From the records below, transcribe only the lines running from the one with "Els estudis i les" through the one with "## Aplicacions". Keep both of those end lines.

━━━ Data shown

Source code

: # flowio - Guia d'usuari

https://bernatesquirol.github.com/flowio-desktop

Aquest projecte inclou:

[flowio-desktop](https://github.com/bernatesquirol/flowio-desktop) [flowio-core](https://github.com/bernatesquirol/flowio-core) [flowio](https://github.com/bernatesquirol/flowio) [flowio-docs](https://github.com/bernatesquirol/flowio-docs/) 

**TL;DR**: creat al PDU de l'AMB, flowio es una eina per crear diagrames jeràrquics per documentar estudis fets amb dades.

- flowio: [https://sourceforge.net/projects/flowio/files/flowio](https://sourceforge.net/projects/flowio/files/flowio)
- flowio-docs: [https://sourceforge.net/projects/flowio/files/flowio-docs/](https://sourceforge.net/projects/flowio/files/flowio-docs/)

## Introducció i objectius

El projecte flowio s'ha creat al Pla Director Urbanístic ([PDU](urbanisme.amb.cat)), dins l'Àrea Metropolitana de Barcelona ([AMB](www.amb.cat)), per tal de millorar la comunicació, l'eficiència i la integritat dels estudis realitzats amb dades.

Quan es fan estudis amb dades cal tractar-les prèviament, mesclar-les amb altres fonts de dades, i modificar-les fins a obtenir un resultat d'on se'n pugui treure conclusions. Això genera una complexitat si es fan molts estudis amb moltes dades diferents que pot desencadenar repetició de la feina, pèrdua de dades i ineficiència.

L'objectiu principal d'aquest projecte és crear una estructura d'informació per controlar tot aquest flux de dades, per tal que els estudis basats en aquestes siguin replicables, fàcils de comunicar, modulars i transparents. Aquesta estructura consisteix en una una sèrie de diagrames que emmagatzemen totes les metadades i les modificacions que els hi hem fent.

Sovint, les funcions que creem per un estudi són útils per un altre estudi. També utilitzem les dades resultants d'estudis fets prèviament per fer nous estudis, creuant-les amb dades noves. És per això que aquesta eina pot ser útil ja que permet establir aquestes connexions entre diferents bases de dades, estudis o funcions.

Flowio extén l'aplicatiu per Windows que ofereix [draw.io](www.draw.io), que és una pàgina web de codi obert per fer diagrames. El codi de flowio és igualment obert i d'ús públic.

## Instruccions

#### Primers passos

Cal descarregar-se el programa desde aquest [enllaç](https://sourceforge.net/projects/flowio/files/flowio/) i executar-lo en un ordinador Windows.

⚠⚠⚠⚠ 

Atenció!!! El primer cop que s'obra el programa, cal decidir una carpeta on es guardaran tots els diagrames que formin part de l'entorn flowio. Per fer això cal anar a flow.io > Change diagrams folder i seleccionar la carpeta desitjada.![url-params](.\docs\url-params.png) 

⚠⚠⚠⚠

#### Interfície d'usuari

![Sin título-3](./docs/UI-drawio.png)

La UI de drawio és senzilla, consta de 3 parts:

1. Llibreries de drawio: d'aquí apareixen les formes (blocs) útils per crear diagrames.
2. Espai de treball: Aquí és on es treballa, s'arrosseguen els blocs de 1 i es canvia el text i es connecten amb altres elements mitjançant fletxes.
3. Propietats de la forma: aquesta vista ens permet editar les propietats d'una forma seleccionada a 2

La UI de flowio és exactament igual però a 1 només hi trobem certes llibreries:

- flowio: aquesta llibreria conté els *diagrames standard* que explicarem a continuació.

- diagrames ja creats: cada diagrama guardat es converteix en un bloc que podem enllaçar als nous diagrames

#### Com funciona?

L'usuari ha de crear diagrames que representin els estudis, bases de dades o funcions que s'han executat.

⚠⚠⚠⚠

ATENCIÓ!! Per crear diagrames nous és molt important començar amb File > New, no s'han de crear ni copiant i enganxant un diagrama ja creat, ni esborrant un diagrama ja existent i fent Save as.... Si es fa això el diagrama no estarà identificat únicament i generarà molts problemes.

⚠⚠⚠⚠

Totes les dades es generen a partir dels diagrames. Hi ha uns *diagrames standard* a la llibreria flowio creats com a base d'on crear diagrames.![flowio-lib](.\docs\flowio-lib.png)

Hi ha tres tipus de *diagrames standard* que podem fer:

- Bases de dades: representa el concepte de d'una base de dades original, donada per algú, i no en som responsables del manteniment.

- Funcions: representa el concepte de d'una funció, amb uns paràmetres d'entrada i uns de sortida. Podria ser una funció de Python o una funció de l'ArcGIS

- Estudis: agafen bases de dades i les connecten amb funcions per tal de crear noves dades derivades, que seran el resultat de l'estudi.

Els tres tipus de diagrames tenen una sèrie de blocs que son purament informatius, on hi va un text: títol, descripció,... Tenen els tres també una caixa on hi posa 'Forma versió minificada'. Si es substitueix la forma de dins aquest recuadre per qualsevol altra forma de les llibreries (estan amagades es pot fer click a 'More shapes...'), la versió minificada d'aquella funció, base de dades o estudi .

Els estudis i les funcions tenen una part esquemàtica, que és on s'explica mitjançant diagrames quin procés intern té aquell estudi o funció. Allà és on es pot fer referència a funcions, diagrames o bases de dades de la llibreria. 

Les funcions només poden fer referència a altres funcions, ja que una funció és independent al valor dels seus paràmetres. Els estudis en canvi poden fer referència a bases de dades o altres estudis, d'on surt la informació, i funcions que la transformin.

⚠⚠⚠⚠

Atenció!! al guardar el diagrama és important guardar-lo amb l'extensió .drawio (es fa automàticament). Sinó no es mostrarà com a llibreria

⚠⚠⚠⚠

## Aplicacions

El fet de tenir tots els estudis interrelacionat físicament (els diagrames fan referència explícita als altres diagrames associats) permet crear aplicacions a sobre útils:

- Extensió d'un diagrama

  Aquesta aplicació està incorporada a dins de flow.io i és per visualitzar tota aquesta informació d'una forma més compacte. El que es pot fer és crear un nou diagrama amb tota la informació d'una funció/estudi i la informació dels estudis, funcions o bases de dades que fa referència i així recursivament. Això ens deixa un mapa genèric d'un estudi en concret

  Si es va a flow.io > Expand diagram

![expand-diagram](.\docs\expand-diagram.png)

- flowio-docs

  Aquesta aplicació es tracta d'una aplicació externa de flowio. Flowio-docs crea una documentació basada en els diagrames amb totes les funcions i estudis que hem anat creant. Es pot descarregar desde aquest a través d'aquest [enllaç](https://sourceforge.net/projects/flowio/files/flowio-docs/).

━━━━━━

- Exercise response
Els estudis i les funcions tenen una part esquemàtica, que és on s'explica mitjançant diagrames quin procés intern té aquell estudi o funció. Allà és on es pot fer referència a funcions, diagrames o bases de dades de la llibreria. 

Les funcions només poden fer referència a altres funcions, ja que una funció és independent al valor dels seus paràmetres. Els estudis en canvi poden fer referència a bases de dades o altres estudis, d'on surt la informació, i funcions que la transformin.

⚠⚠⚠⚠

Atenció!! al guardar el diagrama és important guardar-lo amb l'extensió .drawio (es fa automàticament). Sinó no es mostrarà com a llibreria

⚠⚠⚠⚠

## Aplicacions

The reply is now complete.